The paper presents several pivotal results:

Performance Discrepancies: The authors find that most models exhibit a clear gap between their performance on GSM8K and compositional GSM. Such gaps, visualized in their figures, elucidate that even models achieving high accuracy on standard GSM8K tests may perform poorly on compositional GSM tasks.
Cost-Efficient Models: Smaller and more cost-efficient models, though performant on GSM8K, show substantial declines on compositional GSM. This presents a challenge for their practical utilization where reliable reasoning is paramount.
Instruction-Tuning: Instruction-tuned small models improve significantly on the original test sets but not on compositional tasks. This diverges in larger models where instruction tuning does help in both setups, suggesting a fundamental difference in learning dynamics between small and large models.
Math-Specialized Models: Models specialized in mathematical reasoning, like Qwen2.5-Math, similarly show reasoning gaps, indicating that specialization does not necessarily generalize to compositional tasks.
Finetuning Effects: Finetuning on either human or synthetic data for extended periods leads to task-specific overfitting, compromising the models' ability to generalize beyond familiar benchmark formats.
Code Generation: Generating code solutions enhances performance, notably for smaller models, indicating their potential reliance on natural language CoT solutions is less effective for complex reasoning tasks.

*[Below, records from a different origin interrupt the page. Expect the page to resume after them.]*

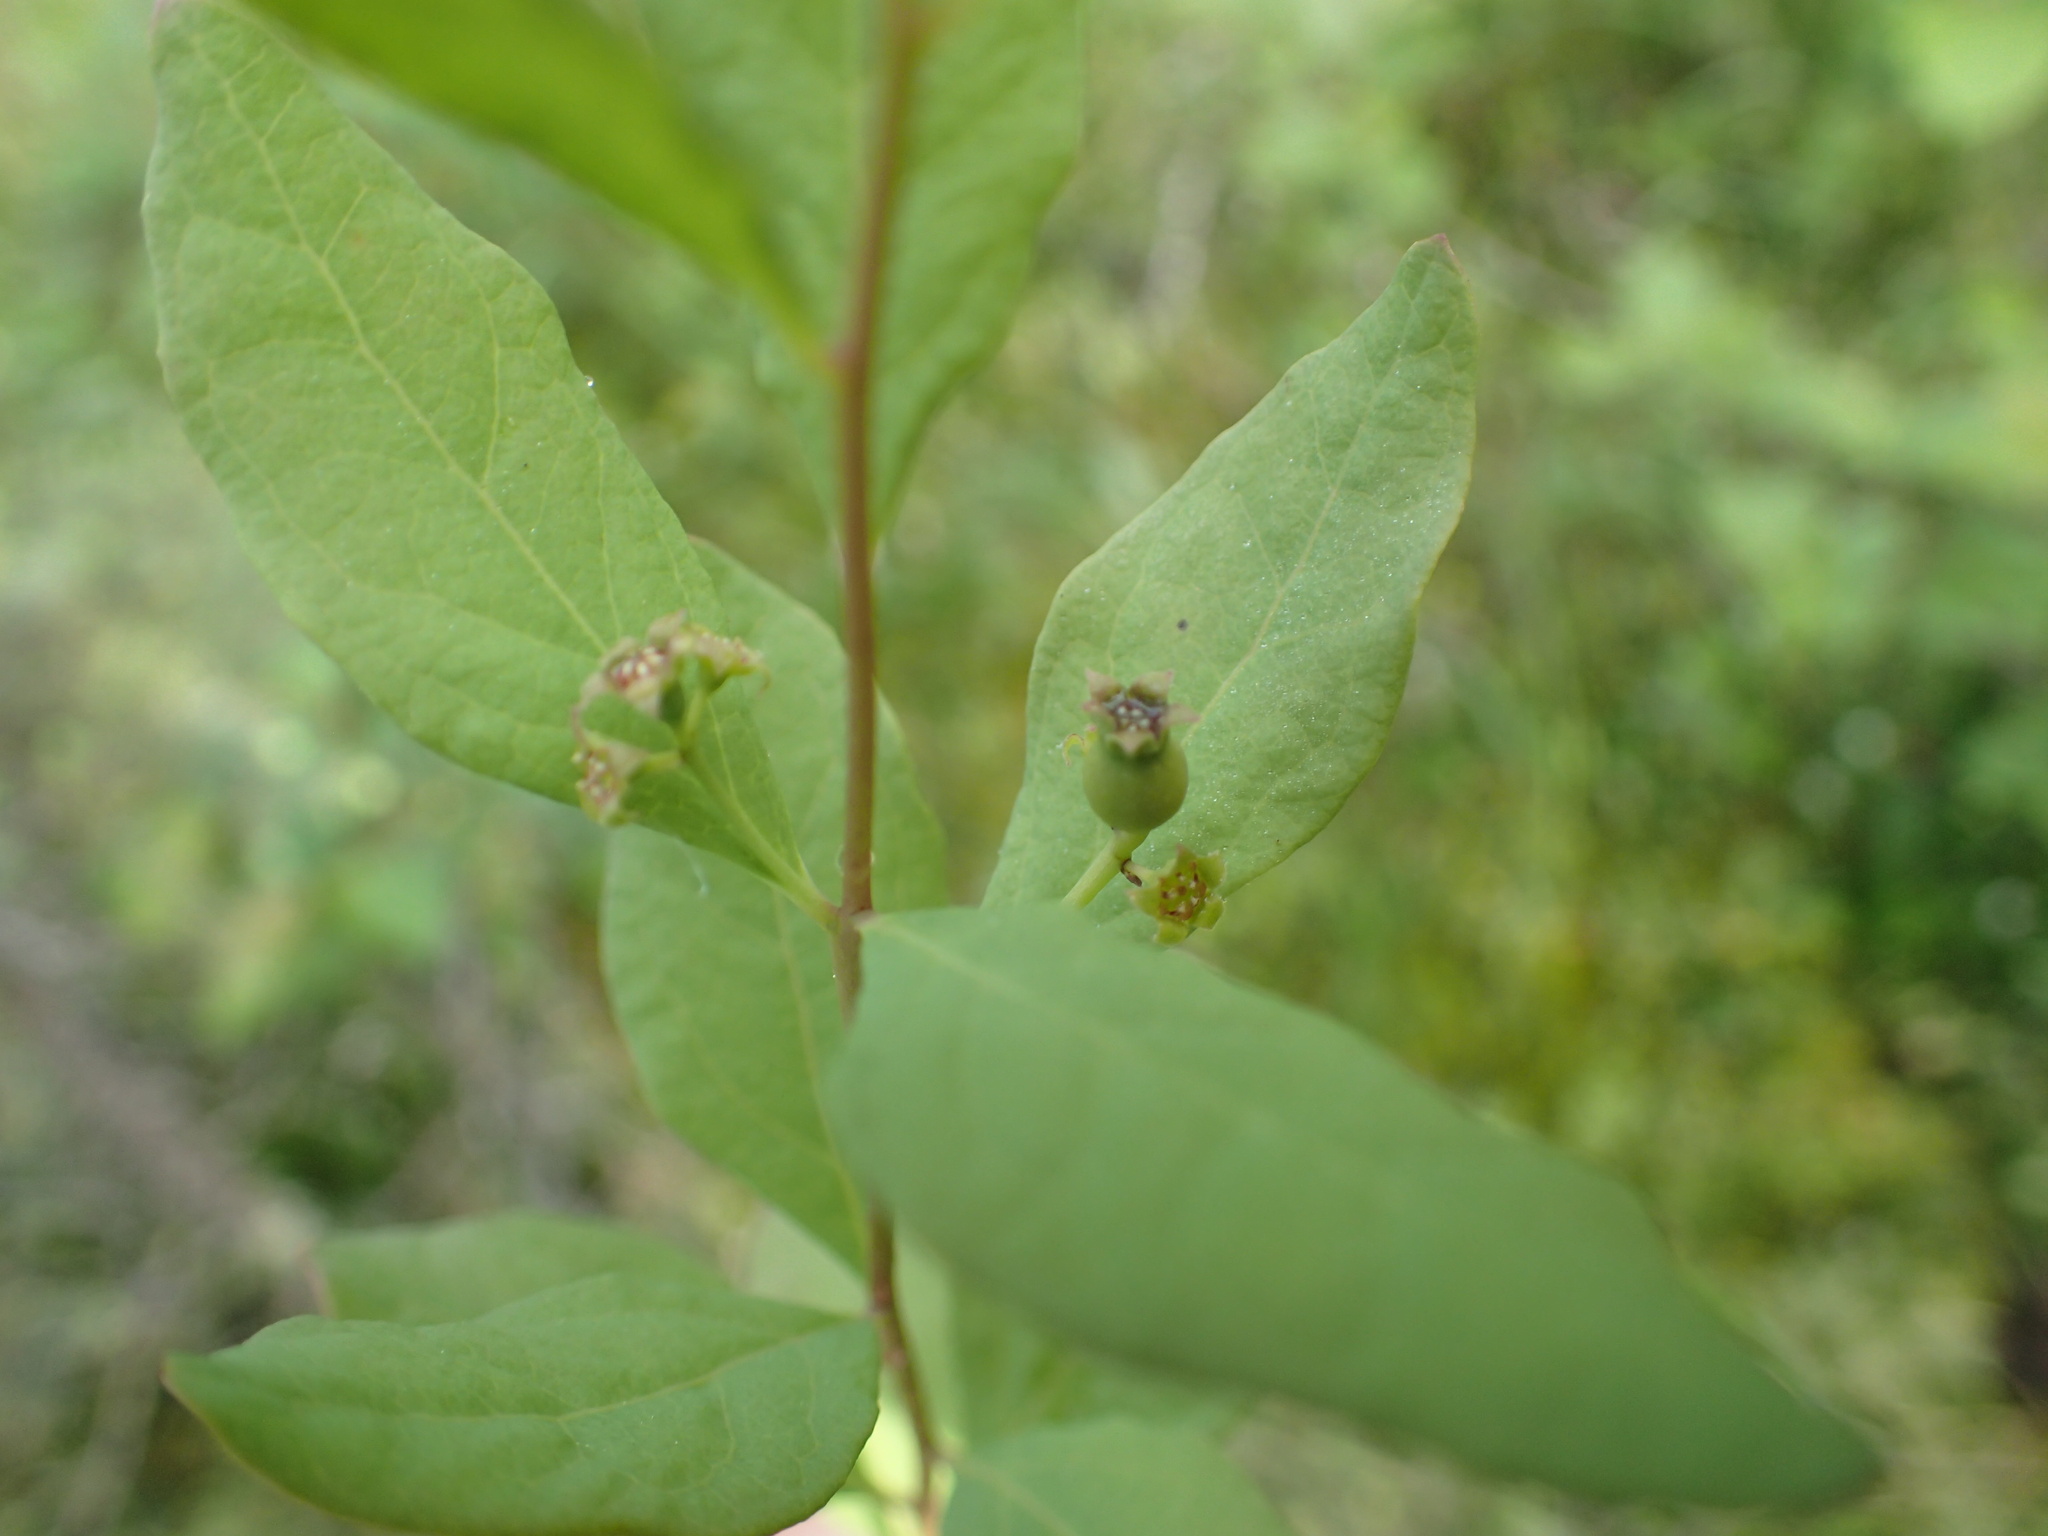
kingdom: Plantae
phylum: Tracheophyta
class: Magnoliopsida
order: Santalales
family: Comandraceae
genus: Geocaulon
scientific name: Geocaulon lividum
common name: Earthberry
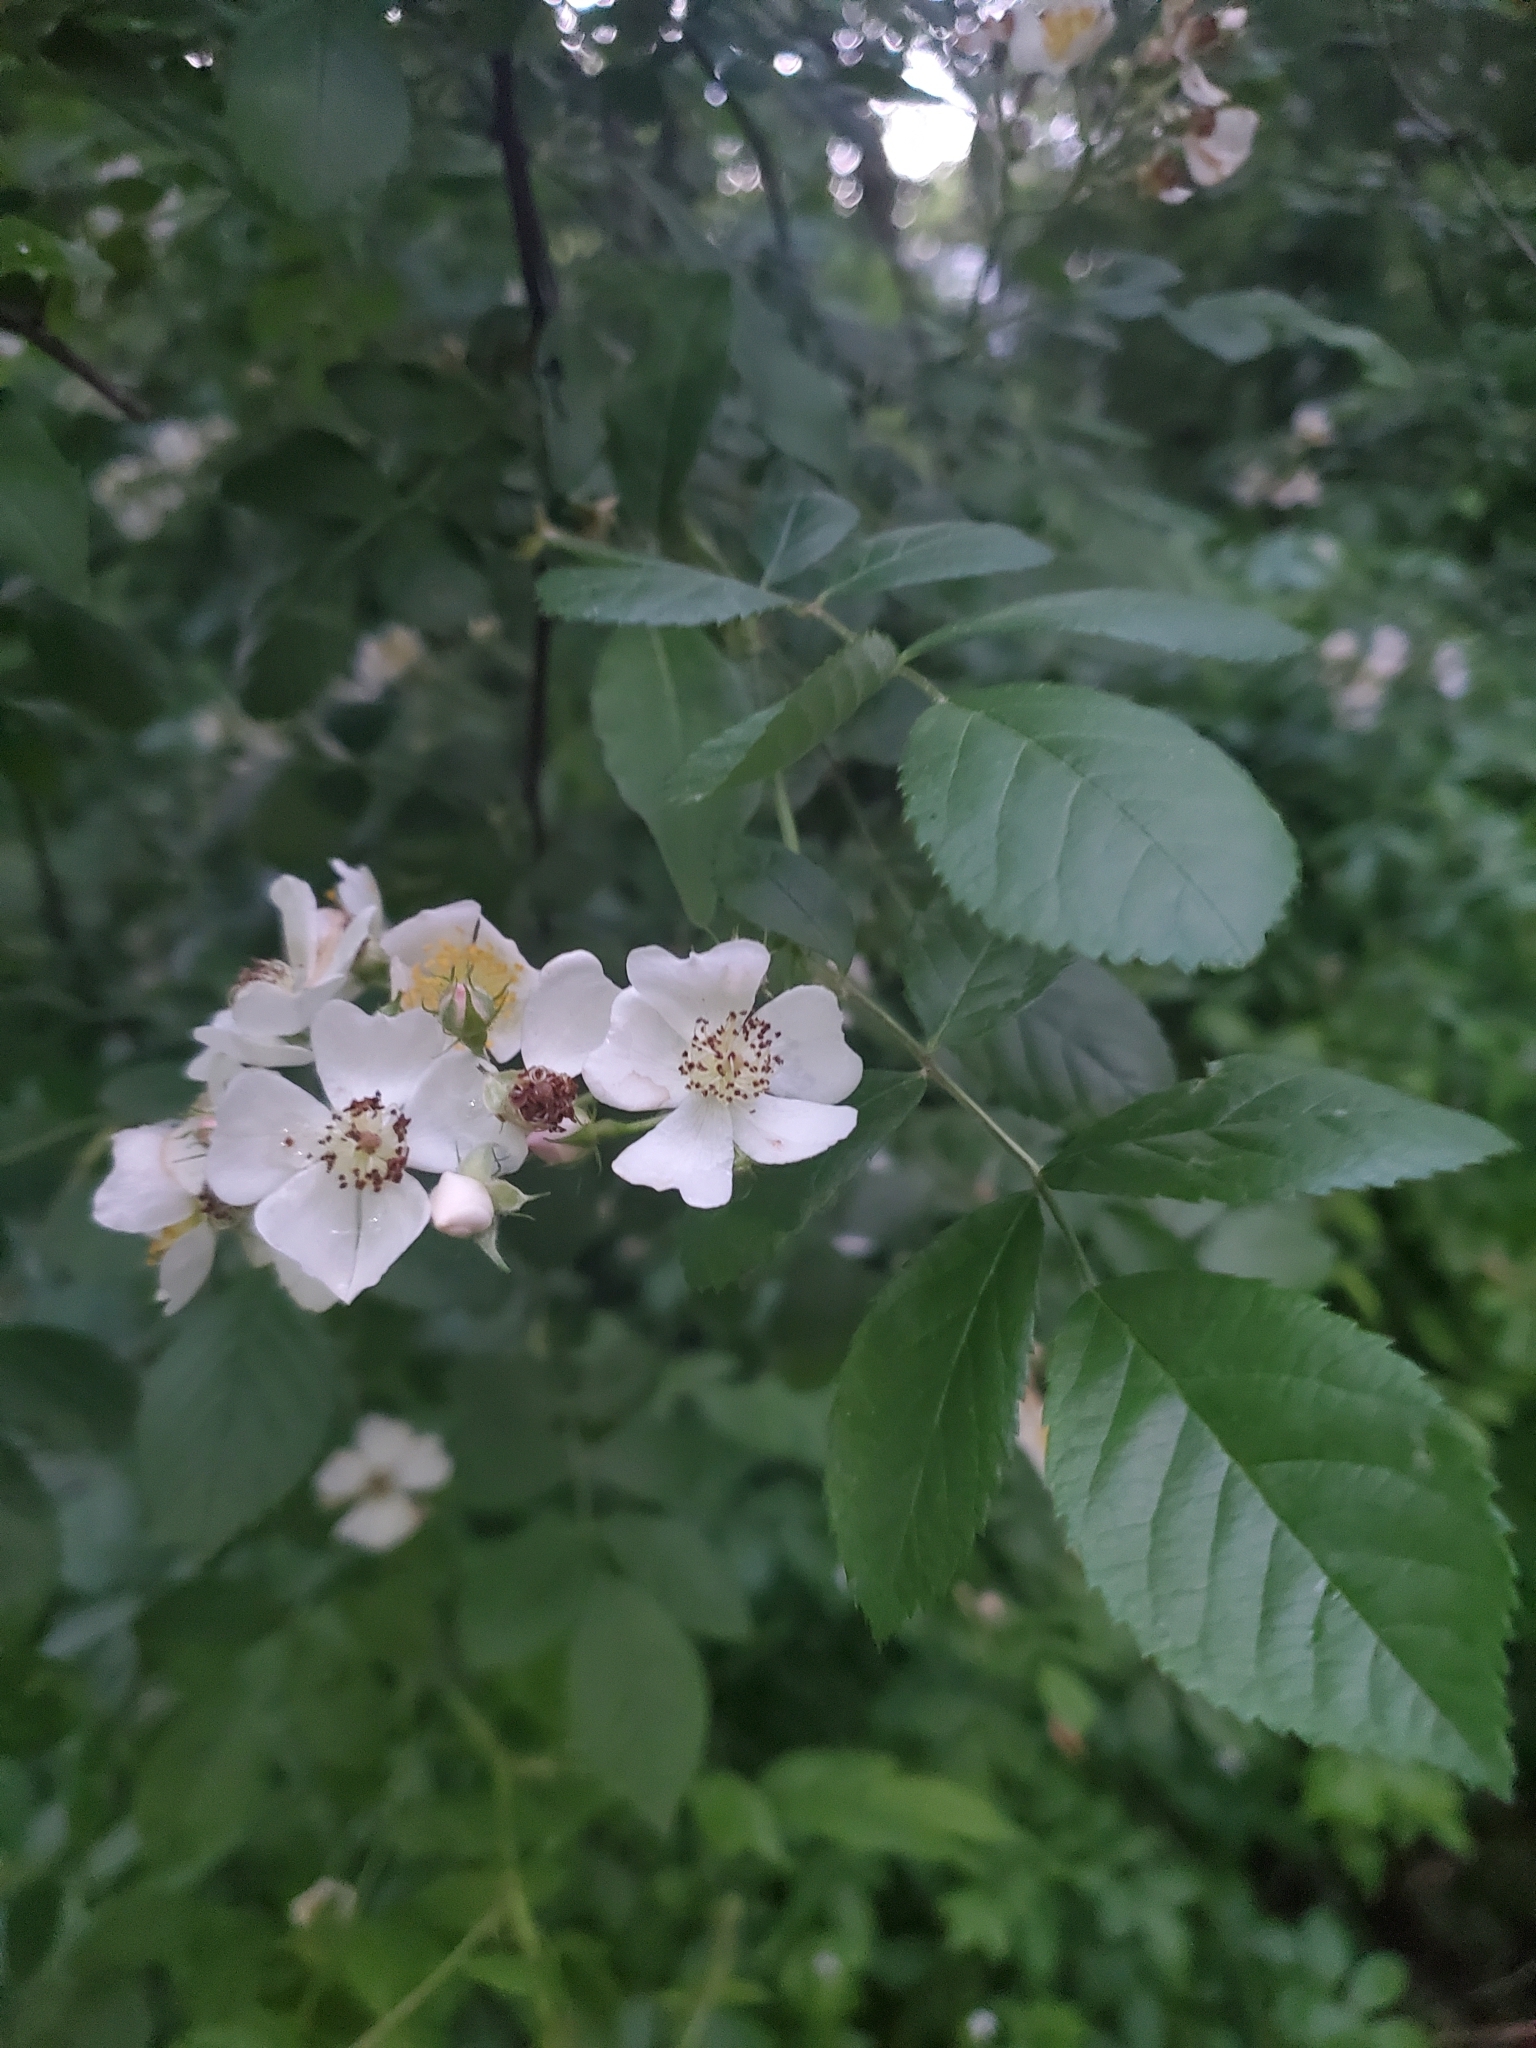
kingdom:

Implications and Future Directions

The findings question the validity of standard math-reasoning benchmarks as sole indicators of an LLM’s reasoning capabilities. The significant reasoning gaps, especially in smaller and specialized models, emphasize a need for developing more robust testing paradigms. Additionally, the varied impacts of instruction tuning suggest that training recipes should be revisited, particularly for smaller models.

The results also suggest that developing models that can adapt to out-of-distribution questions and handle multi-hop reasoning will likely require novel approaches beyond current instruction-tuning paradigms and reliance on superficial pattern recognition.

Conclusion

The paper by Hosseini et al. underscores the fact that high performance on typical benchmarks does not necessarily equate to robust reasoning capabilities in LLMs. The reasoning gap identified in this paper provokes further research into creating more comprehensive and challenging benchmarks. This work calls for a shift in focus towards ensuring that LLMs not only learn but understand and reason through complex, chained tasks. Future research should continue to explore and address these foundational gaps in LLM reasoning.